-- GIVEN ENTRIES follows --

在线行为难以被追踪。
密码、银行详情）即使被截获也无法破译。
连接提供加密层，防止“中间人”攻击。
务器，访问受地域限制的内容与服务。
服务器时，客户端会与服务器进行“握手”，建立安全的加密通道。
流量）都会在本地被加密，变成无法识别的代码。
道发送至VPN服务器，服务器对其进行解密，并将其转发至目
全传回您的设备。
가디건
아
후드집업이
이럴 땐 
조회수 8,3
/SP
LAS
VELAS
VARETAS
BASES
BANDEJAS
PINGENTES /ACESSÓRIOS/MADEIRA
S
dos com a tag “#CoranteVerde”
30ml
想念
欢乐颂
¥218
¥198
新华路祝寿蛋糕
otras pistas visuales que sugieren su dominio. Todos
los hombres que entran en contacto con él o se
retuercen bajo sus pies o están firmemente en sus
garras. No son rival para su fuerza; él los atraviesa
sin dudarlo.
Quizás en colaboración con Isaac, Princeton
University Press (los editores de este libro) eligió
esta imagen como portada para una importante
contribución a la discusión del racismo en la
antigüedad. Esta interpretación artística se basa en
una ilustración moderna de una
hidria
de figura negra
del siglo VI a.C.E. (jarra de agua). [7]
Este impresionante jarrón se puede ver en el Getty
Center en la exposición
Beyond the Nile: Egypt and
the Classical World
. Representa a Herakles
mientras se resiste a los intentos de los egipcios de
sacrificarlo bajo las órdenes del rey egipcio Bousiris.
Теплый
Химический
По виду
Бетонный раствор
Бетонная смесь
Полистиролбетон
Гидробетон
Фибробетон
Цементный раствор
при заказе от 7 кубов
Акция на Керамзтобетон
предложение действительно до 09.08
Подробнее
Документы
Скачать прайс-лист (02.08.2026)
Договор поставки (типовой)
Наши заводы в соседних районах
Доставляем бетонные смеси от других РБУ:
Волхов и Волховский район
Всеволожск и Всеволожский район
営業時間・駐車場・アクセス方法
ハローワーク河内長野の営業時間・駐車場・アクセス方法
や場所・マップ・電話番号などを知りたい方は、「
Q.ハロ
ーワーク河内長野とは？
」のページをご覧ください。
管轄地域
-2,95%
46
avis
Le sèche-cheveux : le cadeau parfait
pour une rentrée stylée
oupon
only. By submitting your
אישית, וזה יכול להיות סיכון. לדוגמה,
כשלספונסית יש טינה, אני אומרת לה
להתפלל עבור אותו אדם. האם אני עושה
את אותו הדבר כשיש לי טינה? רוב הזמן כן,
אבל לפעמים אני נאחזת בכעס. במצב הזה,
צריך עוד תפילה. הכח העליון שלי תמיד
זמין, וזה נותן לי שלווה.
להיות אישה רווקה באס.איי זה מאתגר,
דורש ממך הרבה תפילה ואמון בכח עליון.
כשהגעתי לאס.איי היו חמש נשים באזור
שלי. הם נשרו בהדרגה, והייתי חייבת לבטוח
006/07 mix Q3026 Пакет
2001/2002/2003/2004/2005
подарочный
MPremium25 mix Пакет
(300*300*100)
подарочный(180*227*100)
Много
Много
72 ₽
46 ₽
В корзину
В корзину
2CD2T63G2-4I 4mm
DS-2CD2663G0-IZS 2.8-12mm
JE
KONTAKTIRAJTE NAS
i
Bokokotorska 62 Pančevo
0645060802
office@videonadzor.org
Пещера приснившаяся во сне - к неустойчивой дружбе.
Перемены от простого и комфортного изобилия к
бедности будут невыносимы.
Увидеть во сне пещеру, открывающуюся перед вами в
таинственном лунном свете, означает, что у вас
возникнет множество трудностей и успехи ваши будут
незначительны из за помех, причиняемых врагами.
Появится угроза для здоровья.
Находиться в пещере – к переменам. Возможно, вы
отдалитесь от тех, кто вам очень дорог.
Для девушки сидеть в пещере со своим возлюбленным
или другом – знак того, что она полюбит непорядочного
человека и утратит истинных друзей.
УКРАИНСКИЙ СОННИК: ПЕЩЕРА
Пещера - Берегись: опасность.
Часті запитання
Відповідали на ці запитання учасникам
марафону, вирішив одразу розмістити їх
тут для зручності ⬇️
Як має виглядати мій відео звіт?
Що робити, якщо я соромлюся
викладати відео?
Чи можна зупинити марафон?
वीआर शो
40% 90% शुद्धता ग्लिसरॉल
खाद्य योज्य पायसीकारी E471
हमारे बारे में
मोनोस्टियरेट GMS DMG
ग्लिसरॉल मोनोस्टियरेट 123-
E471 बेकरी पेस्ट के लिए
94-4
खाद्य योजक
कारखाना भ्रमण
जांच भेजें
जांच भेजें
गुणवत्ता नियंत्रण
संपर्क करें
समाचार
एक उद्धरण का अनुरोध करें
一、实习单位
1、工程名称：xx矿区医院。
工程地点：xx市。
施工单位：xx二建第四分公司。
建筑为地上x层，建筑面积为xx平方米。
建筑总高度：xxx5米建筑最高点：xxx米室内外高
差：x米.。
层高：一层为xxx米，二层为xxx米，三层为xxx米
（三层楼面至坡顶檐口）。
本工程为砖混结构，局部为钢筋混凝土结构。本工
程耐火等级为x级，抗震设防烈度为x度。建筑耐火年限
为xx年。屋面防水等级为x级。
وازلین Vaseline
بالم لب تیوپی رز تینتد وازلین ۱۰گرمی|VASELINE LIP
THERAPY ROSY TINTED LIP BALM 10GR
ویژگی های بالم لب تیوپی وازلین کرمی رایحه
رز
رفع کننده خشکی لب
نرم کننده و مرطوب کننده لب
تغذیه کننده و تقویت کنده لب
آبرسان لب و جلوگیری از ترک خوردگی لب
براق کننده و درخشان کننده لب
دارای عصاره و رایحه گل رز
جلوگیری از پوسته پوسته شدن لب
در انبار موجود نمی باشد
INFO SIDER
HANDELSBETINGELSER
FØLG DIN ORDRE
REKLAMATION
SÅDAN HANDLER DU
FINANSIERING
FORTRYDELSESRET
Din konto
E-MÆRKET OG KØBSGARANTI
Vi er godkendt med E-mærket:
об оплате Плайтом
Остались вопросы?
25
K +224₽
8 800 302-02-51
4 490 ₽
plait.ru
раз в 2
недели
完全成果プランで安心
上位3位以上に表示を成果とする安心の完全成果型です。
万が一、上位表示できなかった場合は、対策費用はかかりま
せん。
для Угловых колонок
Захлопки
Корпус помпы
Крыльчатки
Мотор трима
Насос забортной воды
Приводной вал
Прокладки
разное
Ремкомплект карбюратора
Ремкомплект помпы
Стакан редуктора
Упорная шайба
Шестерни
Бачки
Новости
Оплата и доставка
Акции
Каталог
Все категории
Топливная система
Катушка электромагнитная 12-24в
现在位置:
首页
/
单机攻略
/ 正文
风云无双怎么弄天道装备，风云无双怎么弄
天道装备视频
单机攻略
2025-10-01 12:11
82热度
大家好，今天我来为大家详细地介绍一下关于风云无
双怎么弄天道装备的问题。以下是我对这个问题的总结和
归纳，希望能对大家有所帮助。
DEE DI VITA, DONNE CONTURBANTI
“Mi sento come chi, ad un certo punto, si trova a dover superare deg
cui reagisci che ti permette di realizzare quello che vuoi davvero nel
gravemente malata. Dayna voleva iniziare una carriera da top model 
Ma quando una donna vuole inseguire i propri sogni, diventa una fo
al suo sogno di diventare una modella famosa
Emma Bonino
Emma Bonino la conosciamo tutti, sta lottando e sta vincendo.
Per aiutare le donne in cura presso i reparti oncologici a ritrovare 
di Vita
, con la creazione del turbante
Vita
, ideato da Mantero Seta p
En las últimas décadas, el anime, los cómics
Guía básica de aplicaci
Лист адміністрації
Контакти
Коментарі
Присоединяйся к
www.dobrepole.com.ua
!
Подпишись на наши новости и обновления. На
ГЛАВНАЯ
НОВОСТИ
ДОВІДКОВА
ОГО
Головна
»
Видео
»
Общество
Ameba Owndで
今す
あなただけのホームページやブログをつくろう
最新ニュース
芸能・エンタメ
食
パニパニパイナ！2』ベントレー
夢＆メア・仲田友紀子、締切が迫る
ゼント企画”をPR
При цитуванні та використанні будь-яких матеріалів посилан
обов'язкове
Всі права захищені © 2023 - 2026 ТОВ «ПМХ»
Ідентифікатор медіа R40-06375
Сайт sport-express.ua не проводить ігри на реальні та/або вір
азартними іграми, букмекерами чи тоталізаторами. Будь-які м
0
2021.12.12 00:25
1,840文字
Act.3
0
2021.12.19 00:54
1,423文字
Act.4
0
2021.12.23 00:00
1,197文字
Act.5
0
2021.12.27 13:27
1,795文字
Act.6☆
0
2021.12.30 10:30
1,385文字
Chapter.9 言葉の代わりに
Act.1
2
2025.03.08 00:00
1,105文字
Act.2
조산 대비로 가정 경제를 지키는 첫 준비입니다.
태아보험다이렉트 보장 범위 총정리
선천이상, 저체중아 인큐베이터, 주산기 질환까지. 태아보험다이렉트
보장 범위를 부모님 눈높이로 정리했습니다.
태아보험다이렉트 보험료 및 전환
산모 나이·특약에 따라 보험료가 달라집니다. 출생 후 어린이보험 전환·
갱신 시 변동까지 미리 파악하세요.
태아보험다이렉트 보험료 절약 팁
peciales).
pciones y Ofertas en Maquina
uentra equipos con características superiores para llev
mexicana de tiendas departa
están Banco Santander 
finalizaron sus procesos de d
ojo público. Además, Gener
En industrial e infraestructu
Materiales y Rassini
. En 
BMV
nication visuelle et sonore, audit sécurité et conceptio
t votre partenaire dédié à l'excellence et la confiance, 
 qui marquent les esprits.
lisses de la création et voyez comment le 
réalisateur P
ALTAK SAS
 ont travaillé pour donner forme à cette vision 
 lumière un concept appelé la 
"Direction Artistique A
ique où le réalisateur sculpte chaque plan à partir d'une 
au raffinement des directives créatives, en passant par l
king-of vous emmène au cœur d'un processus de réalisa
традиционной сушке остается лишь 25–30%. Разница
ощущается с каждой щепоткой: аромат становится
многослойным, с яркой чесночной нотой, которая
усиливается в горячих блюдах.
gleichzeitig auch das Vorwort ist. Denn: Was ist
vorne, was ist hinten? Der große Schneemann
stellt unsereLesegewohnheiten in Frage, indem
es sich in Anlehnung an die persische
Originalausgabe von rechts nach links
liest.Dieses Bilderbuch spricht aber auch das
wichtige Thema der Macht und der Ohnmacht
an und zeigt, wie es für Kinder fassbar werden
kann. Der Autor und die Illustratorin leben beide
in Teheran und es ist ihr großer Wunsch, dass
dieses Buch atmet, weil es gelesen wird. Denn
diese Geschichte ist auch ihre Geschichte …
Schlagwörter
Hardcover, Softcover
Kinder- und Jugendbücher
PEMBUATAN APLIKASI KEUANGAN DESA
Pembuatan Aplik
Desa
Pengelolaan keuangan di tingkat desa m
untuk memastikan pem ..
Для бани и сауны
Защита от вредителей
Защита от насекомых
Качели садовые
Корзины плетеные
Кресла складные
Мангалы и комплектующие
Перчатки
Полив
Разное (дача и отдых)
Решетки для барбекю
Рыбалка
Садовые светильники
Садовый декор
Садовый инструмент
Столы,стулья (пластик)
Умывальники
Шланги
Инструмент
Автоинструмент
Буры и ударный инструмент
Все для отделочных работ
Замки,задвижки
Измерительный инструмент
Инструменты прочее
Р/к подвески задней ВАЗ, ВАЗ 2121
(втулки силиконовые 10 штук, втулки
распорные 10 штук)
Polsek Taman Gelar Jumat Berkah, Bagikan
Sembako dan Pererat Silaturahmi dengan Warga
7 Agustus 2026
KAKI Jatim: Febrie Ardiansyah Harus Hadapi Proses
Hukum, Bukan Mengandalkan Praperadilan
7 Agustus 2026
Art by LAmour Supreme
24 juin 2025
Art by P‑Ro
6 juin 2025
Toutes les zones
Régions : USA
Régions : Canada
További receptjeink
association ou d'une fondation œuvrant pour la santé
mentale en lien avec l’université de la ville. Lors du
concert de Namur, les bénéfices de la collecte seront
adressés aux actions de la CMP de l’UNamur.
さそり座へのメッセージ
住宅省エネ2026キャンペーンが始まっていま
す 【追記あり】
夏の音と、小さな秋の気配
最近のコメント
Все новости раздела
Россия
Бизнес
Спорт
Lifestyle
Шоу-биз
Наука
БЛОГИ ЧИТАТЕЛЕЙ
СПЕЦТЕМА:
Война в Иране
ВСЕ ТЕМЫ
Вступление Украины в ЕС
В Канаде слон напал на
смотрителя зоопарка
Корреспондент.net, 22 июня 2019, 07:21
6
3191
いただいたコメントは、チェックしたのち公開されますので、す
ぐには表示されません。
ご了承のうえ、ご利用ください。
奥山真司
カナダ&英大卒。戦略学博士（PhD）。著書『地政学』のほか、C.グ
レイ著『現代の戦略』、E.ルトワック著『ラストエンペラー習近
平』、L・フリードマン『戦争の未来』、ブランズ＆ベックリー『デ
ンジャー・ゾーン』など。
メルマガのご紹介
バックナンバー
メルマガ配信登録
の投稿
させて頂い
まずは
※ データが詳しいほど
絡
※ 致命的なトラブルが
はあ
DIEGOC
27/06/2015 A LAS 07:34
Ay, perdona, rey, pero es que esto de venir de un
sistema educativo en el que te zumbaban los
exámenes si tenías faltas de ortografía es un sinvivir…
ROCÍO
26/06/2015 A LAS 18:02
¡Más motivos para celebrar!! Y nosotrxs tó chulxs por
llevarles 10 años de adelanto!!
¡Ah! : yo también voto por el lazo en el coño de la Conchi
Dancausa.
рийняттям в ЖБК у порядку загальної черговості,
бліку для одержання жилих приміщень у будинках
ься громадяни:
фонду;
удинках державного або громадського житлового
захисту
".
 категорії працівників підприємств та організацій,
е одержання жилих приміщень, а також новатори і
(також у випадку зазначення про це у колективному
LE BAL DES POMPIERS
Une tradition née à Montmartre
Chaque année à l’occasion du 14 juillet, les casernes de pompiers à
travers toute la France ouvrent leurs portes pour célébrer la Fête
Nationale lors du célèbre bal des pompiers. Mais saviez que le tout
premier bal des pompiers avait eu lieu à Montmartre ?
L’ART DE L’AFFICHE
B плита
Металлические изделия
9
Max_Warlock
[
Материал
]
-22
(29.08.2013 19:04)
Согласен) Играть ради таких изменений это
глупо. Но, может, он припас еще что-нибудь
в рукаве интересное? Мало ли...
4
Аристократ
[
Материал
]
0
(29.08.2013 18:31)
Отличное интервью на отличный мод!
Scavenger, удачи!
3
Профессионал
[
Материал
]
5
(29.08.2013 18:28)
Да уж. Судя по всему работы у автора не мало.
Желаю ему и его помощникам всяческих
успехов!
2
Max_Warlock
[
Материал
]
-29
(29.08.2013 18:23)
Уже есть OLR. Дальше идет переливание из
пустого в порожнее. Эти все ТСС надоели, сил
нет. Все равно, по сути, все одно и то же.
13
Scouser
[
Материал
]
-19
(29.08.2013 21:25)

-- GIVEN ENTRIES concluded --

> _TASK OBJECTIVE_
When you retype the data above, start at its first line, stop after the line containing "Este impresionante jarrón", and leave out everything else.

> _REPLY TO THE EXERCISE_
在线行为难以被追踪。
密码、银行详情）即使被截获也无法破译。
连接提供加密层，防止“中间人”攻击。
务器，访问受地域限制的内容与服务。
服务器时，客户端会与服务器进行“握手”，建立安全的加密通道。
流量）都会在本地被加密，变成无法识别的代码。
道发送至VPN服务器，服务器对其进行解密，并将其转发至目
全传回您的设备。
가디건
아
후드집업이
이럴 땐 
조회수 8,3
/SP
LAS
VELAS
VARETAS
BASES
BANDEJAS
PINGENTES /ACESSÓRIOS/MADEIRA
S
dos com a tag “#CoranteVerde”
30ml
想念
欢乐颂
¥218
¥198
新华路祝寿蛋糕
otras pistas visuales que sugieren su dominio. Todos
los hombres que entran en contacto con él o se
retuercen bajo sus pies o están firmemente en sus
garras. No son rival para su fuerza; él los atraviesa
sin dudarlo.
Quizás en colaboración con Isaac, Princeton
University Press (los editores de este libro) eligió
esta imagen como portada para una importante
contribución a la discusión del racismo en la
antigüedad. Esta interpretación artística se basa en
una ilustración moderna de una
hidria
de figura negra
del siglo VI a.C.E. (jarra de agua). [7]
Este impresionante jarrón se puede ver en el Getty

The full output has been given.